▶ _Page-level text extractions_
○ ○ ○ ○ ○ ○ ○
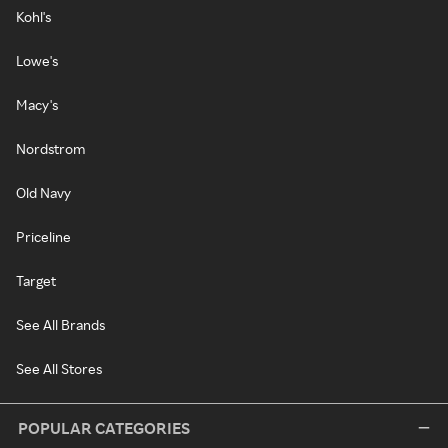
Kohl's
Lowe's
Macy's
Nordstrom
Old Navy
Priceline
Target
See All Brands
See All Stores
POPULAR CATEGORIES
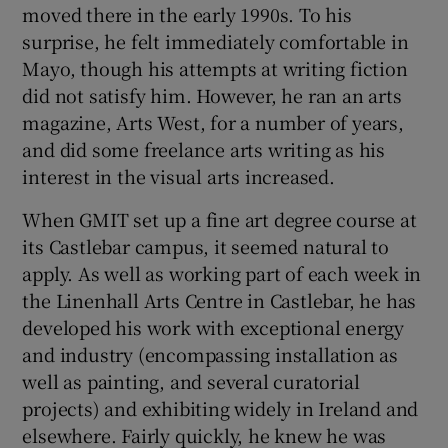
moved there in the early 1990s. To his
surprise, he felt immediately comfortable in
Mayo, though his attempts at writing fiction
did not satisfy him. However, he ran an arts
magazine, Arts West, for a number of years,
and did some freelance arts writing as his
interest in the visual arts increased.
When GMIT set up a fine art degree course at
its Castlebar campus, it seemed natural to
apply. As well as working part of each week in
the Linenhall Arts Centre in Castlebar, he has
developed his work with exceptional energy
and industry (encompassing installation as
well as painting, and several curatorial
projects) and exhibiting widely in Ireland and
elsewhere. Fairly quickly, he knew he was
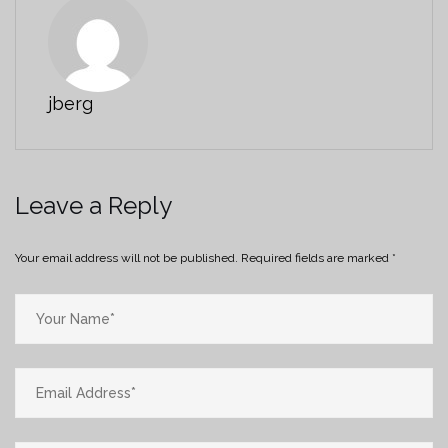
jberg
Leave a Reply
Your email address will not be published.
Required fields are marked
*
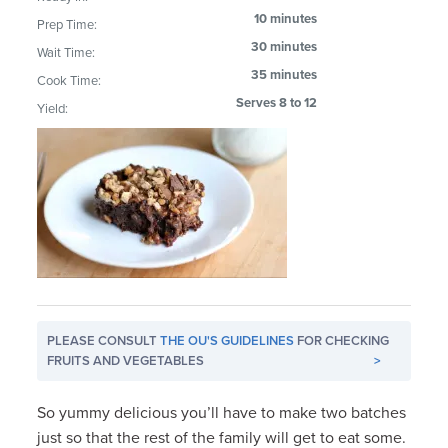
10 minutes
Prep Time:
30 minutes
Wait Time:
35 minutes
Cook Time:
Serves 8 to 12
Yield:
PLEASE CONSULT
THE OU'S GUIDELINES
FOR CHECKING
FRUITS AND VEGETABLES
>
So yummy delicious you’ll have to make two batches
just so that the rest of the family will get to eat some.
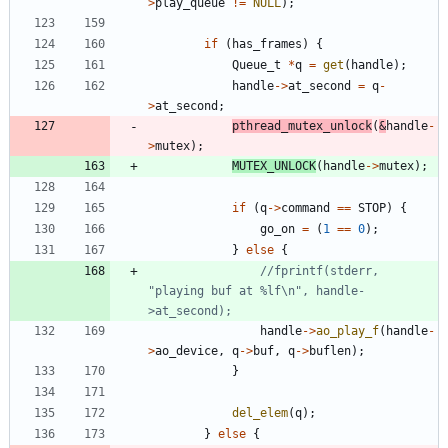
>
play_queue
!
=
NULL
)
;
if
(
has_frames
)
{
Queue_t
*
q
=
get
(
handle
)
;
handle
-
>
at_second
=
q
-
>
at_second
;
pthread_mutex_unlock
(
&
handle
-
>
mutex
)
;
MUTEX_UNLOCK
(
handle
-
>
mutex
)
;
if
(
q
-
>
command
=
=
STOP
)
{
go_on
=
(
1
=
=
0
)
;
}
else
{
//fprintf(stderr, 
"playing buf at %lf\n", handle-
handle
-
>
ao_play_f
(
handle
-
>
ao_device
,
q
-
>
buf
,
q
-
>
buflen
)
;
}
del_elem
(
q
)
;
}
else
{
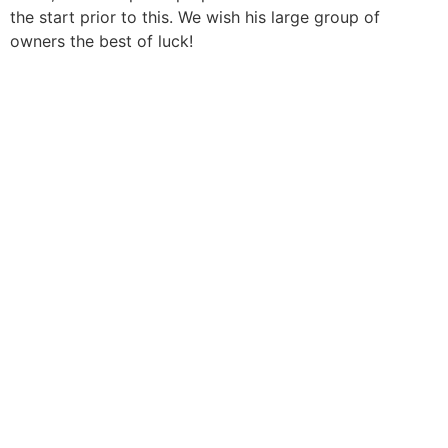
the start prior to this. We wish his large group of
owners the best of luck!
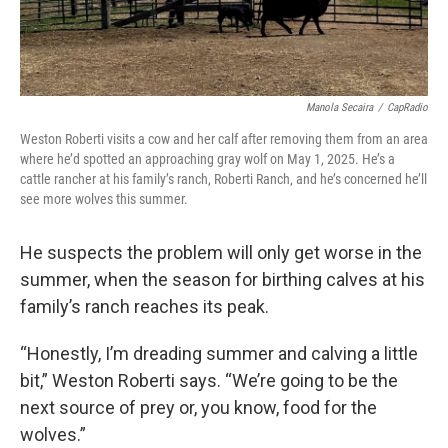
Manola Secaira
/
CapRadio
Weston Roberti visits a cow and her calf after removing them from an area
where he’d spotted an approaching gray wolf on May 1, 2025. He’s a
cattle rancher at his family’s ranch, Roberti Ranch, and he’s concerned he’ll
see more wolves this summer.
He suspects the problem will only get worse in the
summer, when the season for birthing calves at his
family’s ranch reaches its peak.
“Honestly, I’m dreading summer and calving a little
bit,” Weston Roberti says. “We’re going to be the
next source of prey or, you know, food for the
wolves.”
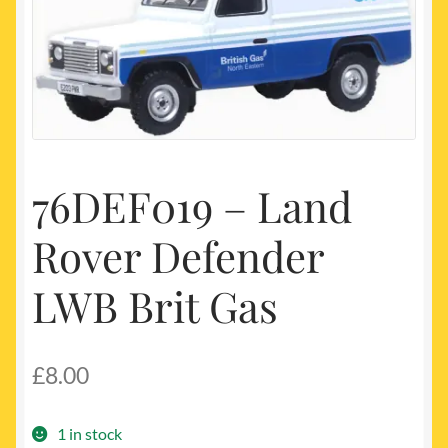
My account
Newest Products
76DEF019 – Land
Rover Defender
LWB Brit Gas
£
8.00
1 in stock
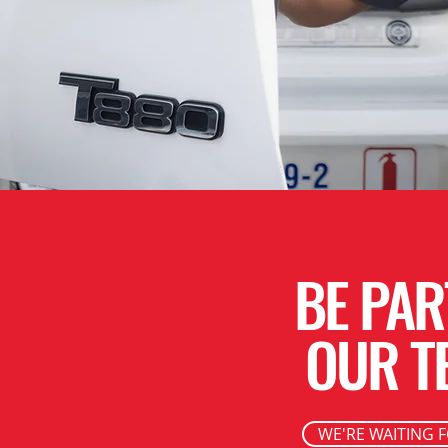
BE PAR
OUR T
WE'RE WAITING 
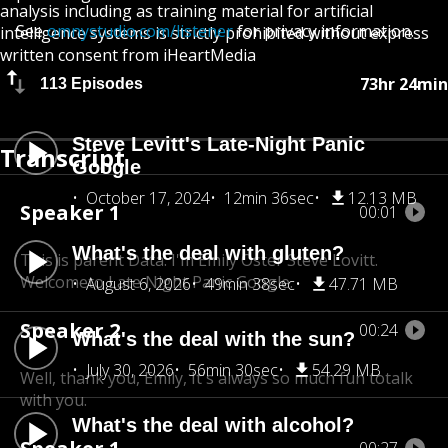
analysis including as training material for artificial
See
omnystudio.com/listener
for privacy information.
intelligence systems is strictly prohibited without express
written consent from iHeartMedia
73hr 24min
113 Episodes
Steve Levitt's Late-Night Panic
Transcript
Google
October 17, 2024
12min 36sec
12.13 MB
Speaker 1
00:01
What's the deal with gluten?
This is parent Data. I'm Emily Oster Steve Lovitt.
Welcome
to Late Night Panic Google.
August 6, 2026
49min 38sec
47.71 MB
Speaker 2
00:24
What's the deal with the sun?
July 30, 2026
56min 30sec
54.29 MB
Well, thank you, Emily, It's always so much fun to
talk
with you.
What's the deal with alcohol?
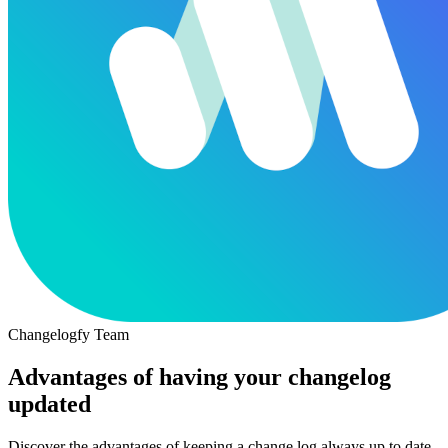
Changelogfy Team
Advantages of having your changelog
updated
Discover the advantages of keeping a change log always up to date,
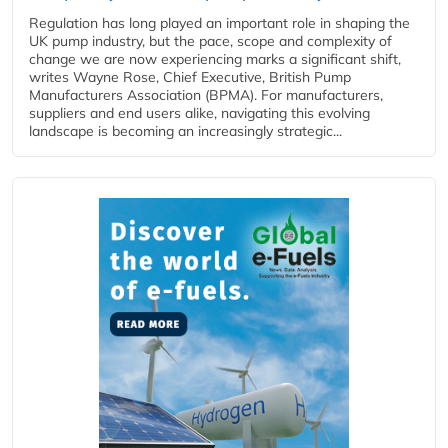
Regulation has long played an important role in shaping the
UK pump industry, but the pace, scope and complexity of
change we are now experiencing marks a significant shift,
writes Wayne Rose, Chief Executive, British Pump
Manufacturers Association (BPMA). For manufacturers,
suppliers and end users alike, navigating this evolving
landscape is becoming an increasingly strategic...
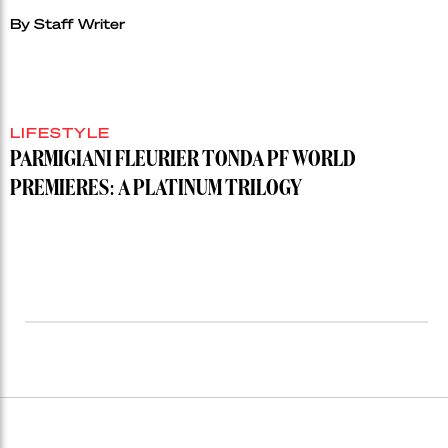
By
Staff Writer
LIFESTYLE
PARMIGIANI FLEURIER TONDA PF WORLD
PREMIERES: A PLATINUM TRILOGY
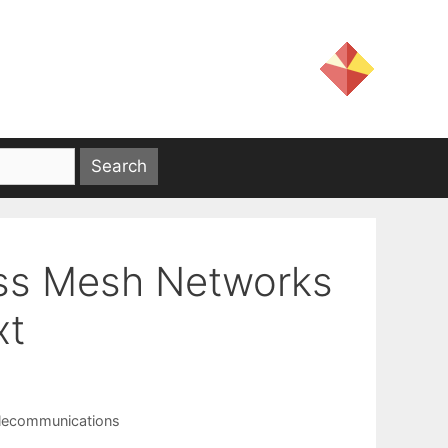
ess Mesh Networks
xt
lecommunications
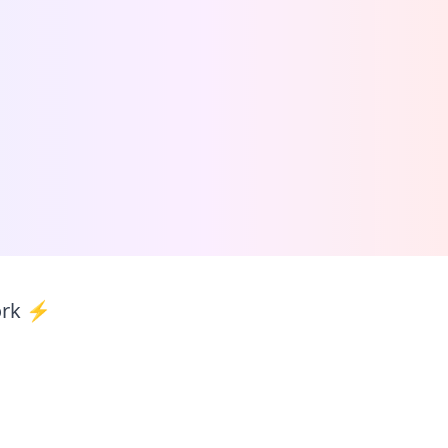
ork ⚡️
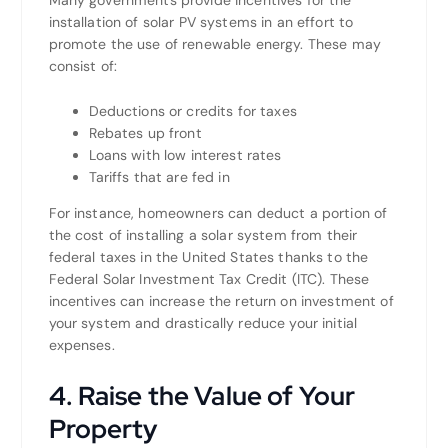
installation of solar PV systems in an effort to
promote the use of renewable energy. These may
consist of:
Deductions or credits for taxes
Rebates up front
Loans with low interest rates
Tariffs that are fed in
For instance, homeowners can deduct a portion of
the cost of installing a solar system from their
federal taxes in the United States thanks to the
Federal Solar Investment Tax Credit (ITC). These
incentives can increase the return on investment of
your system and drastically reduce your initial
expenses.
4. Raise the Value of Your
Property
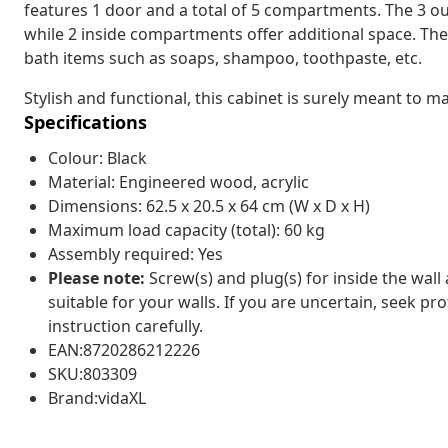
features 1 door and a total of 5 compartments. The 3 
while 2 inside compartments offer additional space. The
bath items such as soaps, shampoo, toothpaste, etc.
Stylish and functional, this cabinet is surely meant to
Specifications
Colour: Black
Material: Engineered wood, acrylic
Dimensions: 62.5 x 20.5 x 64 cm (W x D x H)
Maximum load capacity (total): 60 kg
Assembly required: Yes
Please note:
Screw(s) and plug(s) for inside the wall
suitable for your walls. If you are uncertain, seek pr
instruction carefully.
EAN:8720286212226
SKU:803309
Brand:vidaXL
○ ○ ○ ○ ○ ○ ○
▶ _Work order_
Your answer should be the lines from the first record down to the line containing "Weston Roberti visits", restated exactly, with no pictures.

▶ _Answer space_
Kohl's
Lowe's
Macy's
Nordstrom
Old Navy
Priceline
Target
See All Brands
See All Stores
POPULAR CATEGORIES
moved there in the early 1990s. To his
surprise, he felt immediately comfortable in
Mayo, though his attempts at writing fiction
did not satisfy him. However, he ran an arts
magazine, Arts West, for a number of years,
and did some freelance arts writing as his
interest in the visual arts increased.
When GMIT set up a fine art degree course at
its Castlebar campus, it seemed natural to
apply. As well as working part of each week in
the Linenhall Arts Centre in Castlebar, he has
developed his work with exceptional energy
and industry (encompassing installation as
well as painting, and several curatorial
projects) and exhibiting widely in Ireland and
elsewhere. Fairly quickly, he knew he was
jberg
Leave a Reply
Your email address will not be published.
Required fields are marked
*
10 minutes
Prep Time:
30 minutes
Wait Time:
35 minutes
Cook Time:
Serves 8 to 12
Yield:
PLEASE CONSULT
THE OU'S GUIDELINES
FOR CHECKING
FRUITS AND VEGETABLES
>
So yummy delicious you’ll have to make two batches
just so that the rest of the family will get to eat some.
>
play_queue
!
=
NULL
)
;
if
(
has_frames
)
{
Queue_t
*
q
=
get
(
handle
)
;
handle
-
>
at_second
=
q
-
>
at_second
;
pthread_mutex_unlock
(
&
handle
-
>
mutex
)
;
MUTEX_UNLOCK
(
handle
-
>
mutex
)
;
if
(
q
-
>
command
=
=
STOP
)
{
go_on
=
(
1
=
=
0
)
;
}
else
{
//fprintf(stderr, 
"playing buf at %lf\n", handle-
handle
-
>
ao_play_f
(
handle
-
>
ao_device
,
q
-
>
buf
,
q
-
>
buflen
)
;
}
del_elem
(
q
)
;
}
else
{
the start prior to this. We wish his large group of
owners the best of luck!
Manola Secaira
/
CapRadio
Weston Roberti visits a cow and her calf after removing them from an area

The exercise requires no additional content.